┌─ Records for this exercise

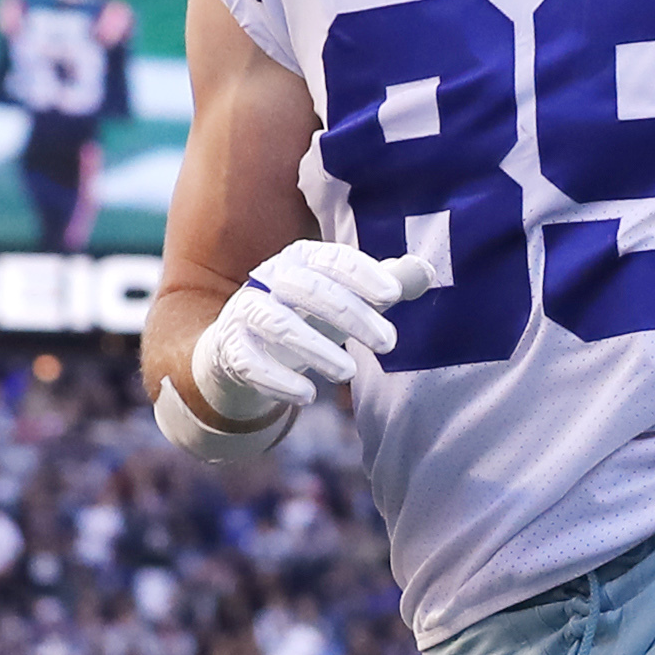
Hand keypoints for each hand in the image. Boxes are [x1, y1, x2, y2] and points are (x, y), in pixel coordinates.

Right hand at [190, 238, 416, 424]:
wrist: (243, 349)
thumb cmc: (307, 316)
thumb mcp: (346, 299)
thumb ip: (385, 286)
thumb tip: (425, 272)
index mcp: (302, 258)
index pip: (334, 259)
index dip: (363, 274)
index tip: (394, 295)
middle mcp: (270, 278)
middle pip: (310, 289)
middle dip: (351, 314)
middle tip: (389, 343)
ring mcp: (246, 311)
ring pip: (277, 323)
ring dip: (315, 348)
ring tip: (349, 372)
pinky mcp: (230, 348)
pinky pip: (249, 361)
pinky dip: (278, 380)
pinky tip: (308, 397)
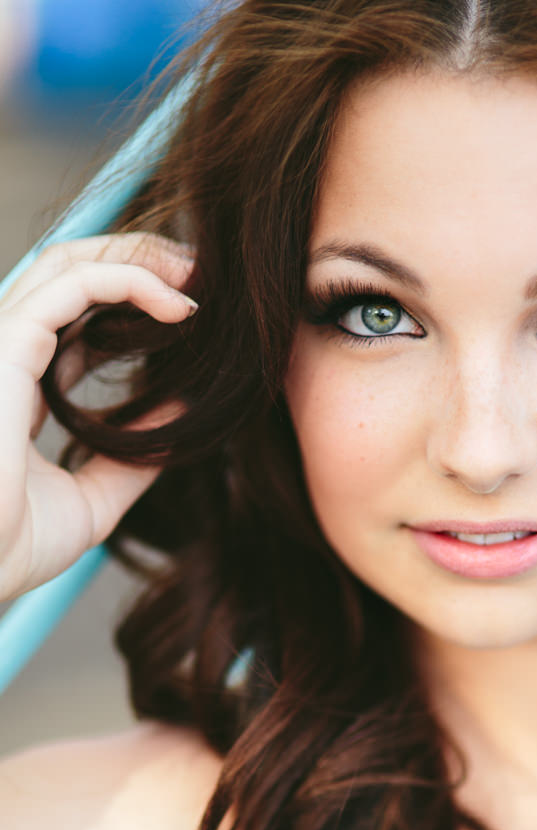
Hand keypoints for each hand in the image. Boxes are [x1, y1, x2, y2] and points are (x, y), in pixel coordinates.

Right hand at [0, 232, 196, 600]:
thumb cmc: (12, 548)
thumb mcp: (92, 501)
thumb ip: (131, 459)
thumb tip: (180, 414)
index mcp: (16, 388)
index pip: (74, 319)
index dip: (131, 303)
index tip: (190, 312)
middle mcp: (3, 356)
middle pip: (70, 275)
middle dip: (138, 261)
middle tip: (201, 275)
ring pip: (69, 263)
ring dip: (140, 259)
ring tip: (197, 275)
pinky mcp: (6, 344)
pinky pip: (74, 285)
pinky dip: (130, 280)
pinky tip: (178, 305)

└─

## Task statement
The lines above starting at the one that contains "middle dip: (351, 314)" and ending at the one that contains "pinky tip: (308, 397)" must be transcribed exactly, and no other lines may appear.

## Written answer
middle dip: (351, 314)
middle tip: (389, 343)
ring mcp: (246, 311)
ring pip: (277, 323)
ring dip: (315, 348)
ring tip: (349, 372)
pinky mcp: (230, 348)
pinky pip: (249, 361)
pinky dip: (278, 380)
pinky tip: (308, 397)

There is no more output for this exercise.